Als verklaring voor deze te hoge prijs heeft hij aangevoerd dat het nieuw te verwerven perceel zeer gunstig lag ten opzichte van de bestaande boerderij, waardoor hij zich bij deze transactie heeft laten leiden door het motto: "buurmans land is slechts één keer te koop". Tegen de achtergrond van de onder 3.9 vermelde prijzen per hectare welke in elk van de jaren 1980 tot en met 1983 gemiddeld zijn betaald voor gronden op het hele eiland [R] acht het Hof een en ander aannemelijk.

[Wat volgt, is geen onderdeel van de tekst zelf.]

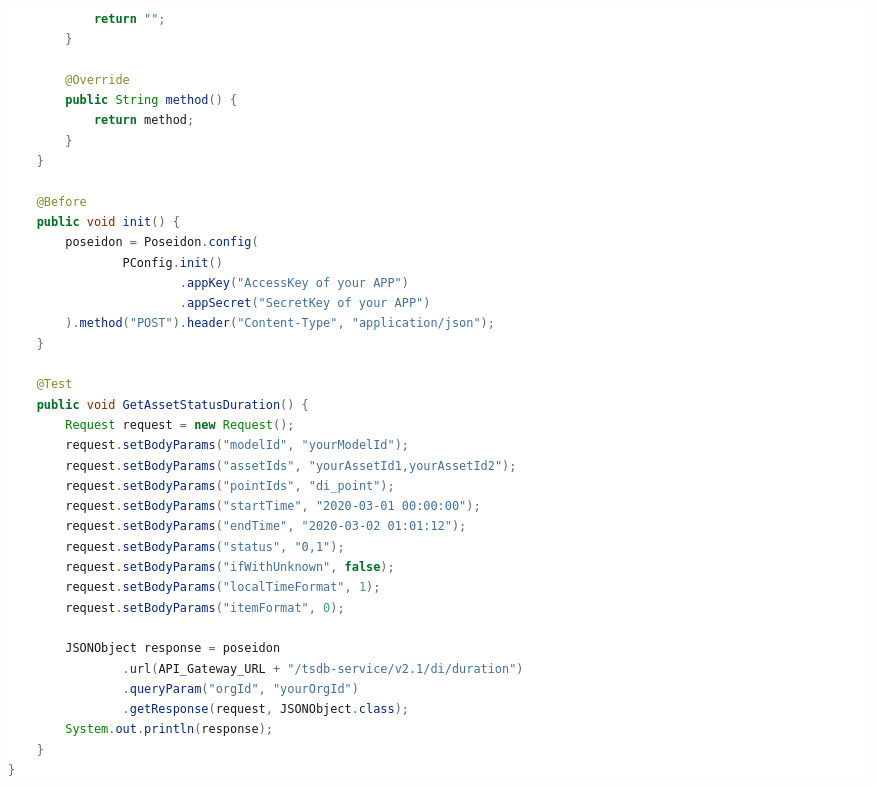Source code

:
 ```java
            return "";
        }

        @Override
        public String method() {
            return method;
        }
    }

    @Before
    public void init() {
        poseidon = Poseidon.config(
                PConfig.init()
                        .appKey("AccessKey of your APP")
                        .appSecret("SecretKey of your APP")
        ).method("POST").header("Content-Type", "application/json");
    }

    @Test
    public void GetAssetStatusDuration() {
        Request request = new Request();
        request.setBodyParams("modelId", "yourModelId");
        request.setBodyParams("assetIds", "yourAssetId1,yourAssetId2");
        request.setBodyParams("pointIds", "di_point");
        request.setBodyParams("startTime", "2020-03-01 00:00:00");
        request.setBodyParams("endTime", "2020-03-02 01:01:12");
        request.setBodyParams("status", "0,1");
        request.setBodyParams("ifWithUnknown", false);
        request.setBodyParams("localTimeFormat", 1);
        request.setBodyParams("itemFormat", 0);

        JSONObject response = poseidon
                .url(API_Gateway_URL + "/tsdb-service/v2.1/di/duration")
                .queryParam("orgId", "yourOrgId")
                .getResponse(request, JSONObject.class);
        System.out.println(response);
    }
}
```
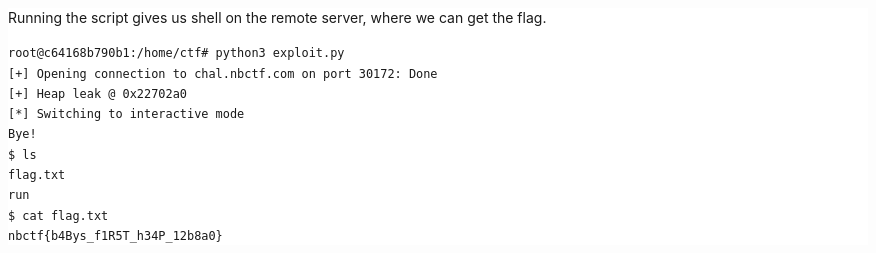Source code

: Running the script gives us shell on the remote server, where we can get the flag.
```console
root@c64168b790b1:/home/ctf# python3 exploit.py
[+] Opening connection to chal.nbctf.com on port 30172: Done
[+] Heap leak @ 0x22702a0
[*] Switching to interactive mode
Bye!
$ ls
flag.txt
run
$ cat flag.txt
nbctf{b4Bys_f1R5T_h34P_12b8a0}
```
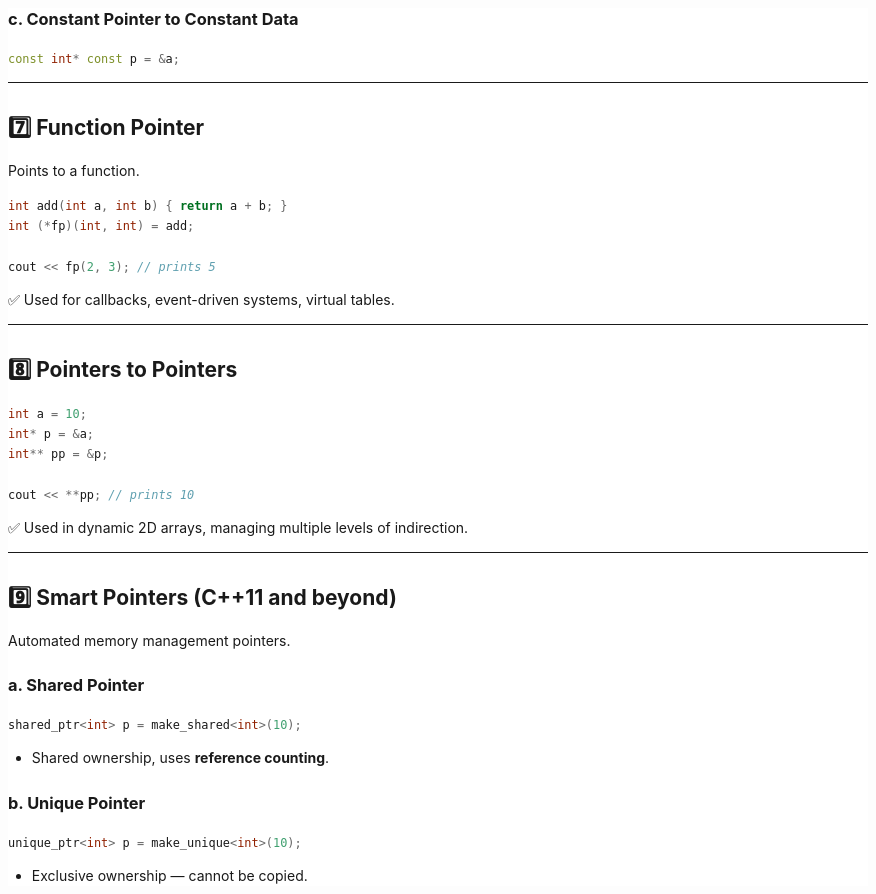 ### c. Constant Pointer to Constant Data

```cpp
const int* const p = &a;
```

---

## 7️⃣ **Function Pointer**

Points to a function.

```cpp
int add(int a, int b) { return a + b; }
int (*fp)(int, int) = add;

cout << fp(2, 3); // prints 5
```

✅ Used for callbacks, event-driven systems, virtual tables.

---

## 8️⃣ **Pointers to Pointers**

```cpp
int a = 10;
int* p = &a;
int** pp = &p;

cout << **pp; // prints 10
```

✅ Used in dynamic 2D arrays, managing multiple levels of indirection.

---

## 9️⃣ **Smart Pointers (C++11 and beyond)**

Automated memory management pointers.

### a. Shared Pointer

```cpp
shared_ptr<int> p = make_shared<int>(10);
```

- Shared ownership, uses **reference counting**.

### b. Unique Pointer

```cpp
unique_ptr<int> p = make_unique<int>(10);
```

- Exclusive ownership — cannot be copied.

5.6. Hetgeen is beslist onder 5.5 betekent dat het verschil tussen de boekwaarde van het perceel van 3.53.58 ha en de bij de overdracht daaraan toegekende waarde, tot een bedrag van ƒ 35.358, -- (3.53.58 ha à ƒ 10.000, -- /ha) niet kan worden toegeschreven aan waardeverandering van de grond. Op het door belanghebbende ter zake geleden verlies, de helft van f 35.358, -- is mitsdien de landbouwvrijstelling niet van toepassing. Dit bedrag moet bij de berekening van overdrachtsverlies in aanmerking worden genomen. Het Hof verwerpt derhalve het met betrekking tot de toepassing van de vrijstelling door de Inspecteur primair verdedigde standpunt.

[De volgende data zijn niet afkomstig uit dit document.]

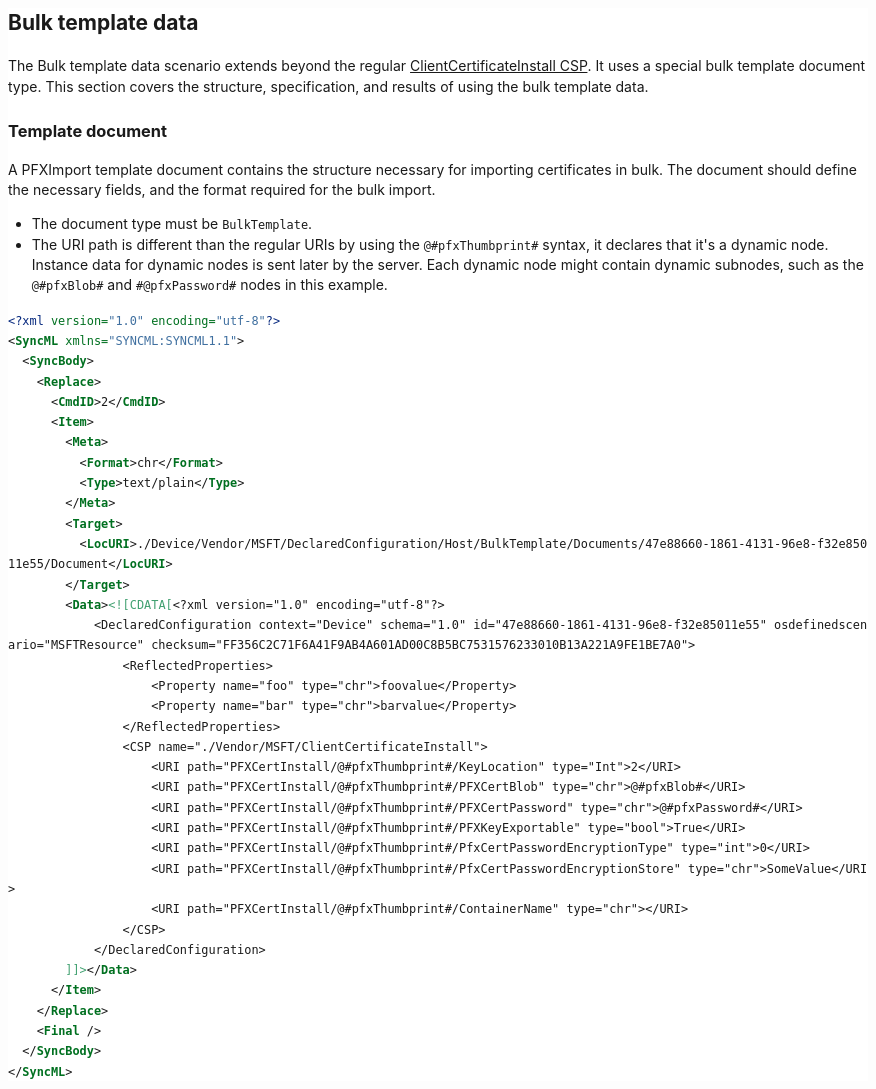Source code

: ## Bulk template data

The Bulk template data scenario extends beyond the regular [ClientCertificateInstall CSP](mdm/clientcertificateinstall-csp.md). It uses a special bulk template document type. This section covers the structure, specification, and results of using the bulk template data.

### Template document

A PFXImport template document contains the structure necessary for importing certificates in bulk. The document should define the necessary fields, and the format required for the bulk import.

- The document type must be `BulkTemplate`.
- The URI path is different than the regular URIs by using the `@#pfxThumbprint#` syntax, it declares that it's a dynamic node. Instance data for dynamic nodes is sent later by the server. Each dynamic node might contain dynamic subnodes, such as the `@#pfxBlob#` and `#@pfxPassword#` nodes in this example.

```xml
<?xml version="1.0" encoding="utf-8"?>
<SyncML xmlns="SYNCML:SYNCML1.1">
  <SyncBody>
    <Replace>
      <CmdID>2</CmdID>
      <Item>
        <Meta>
          <Format>chr</Format>
          <Type>text/plain</Type>
        </Meta>
        <Target>
          <LocURI>./Device/Vendor/MSFT/DeclaredConfiguration/Host/BulkTemplate/Documents/47e88660-1861-4131-96e8-f32e85011e55/Document</LocURI>
        </Target>
        <Data><![CDATA[<?xml version="1.0" encoding="utf-8"?>
            <DeclaredConfiguration context="Device" schema="1.0" id="47e88660-1861-4131-96e8-f32e85011e55" osdefinedscenario="MSFTResource" checksum="FF356C2C71F6A41F9AB4A601AD00C8B5BC7531576233010B13A221A9FE1BE7A0">
                <ReflectedProperties>
                    <Property name="foo" type="chr">foovalue</Property>
                    <Property name="bar" type="chr">barvalue</Property>
                </ReflectedProperties>
                <CSP name="./Vendor/MSFT/ClientCertificateInstall">
                    <URI path="PFXCertInstall/@#pfxThumbprint#/KeyLocation" type="Int">2</URI>
                    <URI path="PFXCertInstall/@#pfxThumbprint#/PFXCertBlob" type="chr">@#pfxBlob#</URI>
                    <URI path="PFXCertInstall/@#pfxThumbprint#/PFXCertPassword" type="chr">@#pfxPassword#</URI>
                    <URI path="PFXCertInstall/@#pfxThumbprint#/PFXKeyExportable" type="bool">True</URI>
                    <URI path="PFXCertInstall/@#pfxThumbprint#/PfxCertPasswordEncryptionType" type="int">0</URI>
                    <URI path="PFXCertInstall/@#pfxThumbprint#/PfxCertPasswordEncryptionStore" type="chr">SomeValue</URI>
                    <URI path="PFXCertInstall/@#pfxThumbprint#/ContainerName" type="chr"></URI>
                </CSP>
            </DeclaredConfiguration>
        ]]></Data>
      </Item>
    </Replace>
    <Final />
  </SyncBody>
</SyncML>
```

5.7. Ter zitting heeft de gemachtigde van belanghebbende verklaard zich te kunnen verenigen met het door de Inspecteur met betrekking tot de toepassing van de vrijstelling subsidiair verdedigde standpunt, dat wil zeggen een in de uitoefening van het bedrijf ontstaan verlies van f 10.000, -- per ha voor het perceel van 3.53.58 ha. Het Hof heeft deze stellingname aldus begrepen dat belanghebbende enerzijds verdedigt dat enerzijds de ƒ 10.000, -- per ha als in de uitoefening van het bedrijf geleden verlies aftrekbaar is, doch dat anderzijds er geen reden bestaat het aftrekbaar verlies te verhogen in verband met in de waarde van het perceel van 1.26.20 ha begrepen kosten van grondverbetering en wegens de afzonderlijk geactiveerde drainagekosten.

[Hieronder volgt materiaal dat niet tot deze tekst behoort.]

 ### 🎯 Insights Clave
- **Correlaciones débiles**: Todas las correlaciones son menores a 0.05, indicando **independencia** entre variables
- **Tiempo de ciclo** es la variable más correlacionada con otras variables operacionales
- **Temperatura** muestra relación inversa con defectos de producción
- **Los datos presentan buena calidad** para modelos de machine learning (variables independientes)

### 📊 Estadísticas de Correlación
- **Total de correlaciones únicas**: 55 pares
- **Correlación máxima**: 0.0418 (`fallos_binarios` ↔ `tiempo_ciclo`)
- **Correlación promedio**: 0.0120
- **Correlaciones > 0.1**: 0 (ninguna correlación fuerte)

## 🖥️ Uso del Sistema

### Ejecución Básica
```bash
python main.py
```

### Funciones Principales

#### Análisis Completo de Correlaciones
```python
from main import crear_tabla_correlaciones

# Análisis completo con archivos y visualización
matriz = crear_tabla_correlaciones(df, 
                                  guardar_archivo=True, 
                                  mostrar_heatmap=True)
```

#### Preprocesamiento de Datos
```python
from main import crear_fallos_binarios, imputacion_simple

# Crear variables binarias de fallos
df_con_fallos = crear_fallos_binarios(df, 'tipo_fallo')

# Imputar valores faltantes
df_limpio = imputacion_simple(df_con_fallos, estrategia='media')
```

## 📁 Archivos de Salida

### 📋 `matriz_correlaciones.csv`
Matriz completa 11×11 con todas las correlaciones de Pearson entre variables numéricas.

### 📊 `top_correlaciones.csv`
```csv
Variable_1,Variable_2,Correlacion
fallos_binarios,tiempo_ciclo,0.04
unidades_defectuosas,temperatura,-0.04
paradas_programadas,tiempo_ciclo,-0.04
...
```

Deze stellingname, aldus opgevat, leidt tot een lager aftrekbaar verlies dan door de Inspecteur in zijn subsidiair verdedigde standpunt is berekend. Aangezien deze stellingname geen blijk geeft van een juridisch onjuist uitgangspunt volgt het Hof belanghebbende hierin. Het onder de vrijstelling vallende en dus niet aftrekbare verlies kan dan worden berekend op de helft van f 114.352, -- (het verschil tussen de boekwaarde van de gronden en de waarde daarvan bij de overdracht) minus de helft van f 35.358, -- ofwel f 39.497, -- ".
Op die gronden heeft het Hof de uitspraak van de Inspecteur vernietigd en de aanslag verminderd tot een aanslag naar een belastbaar inkomen van f 105.572, -- , geheel te belasten op de voet van de tabel van artikel 53, lid 1, van de Wet op de inkomstenbelasting 1964.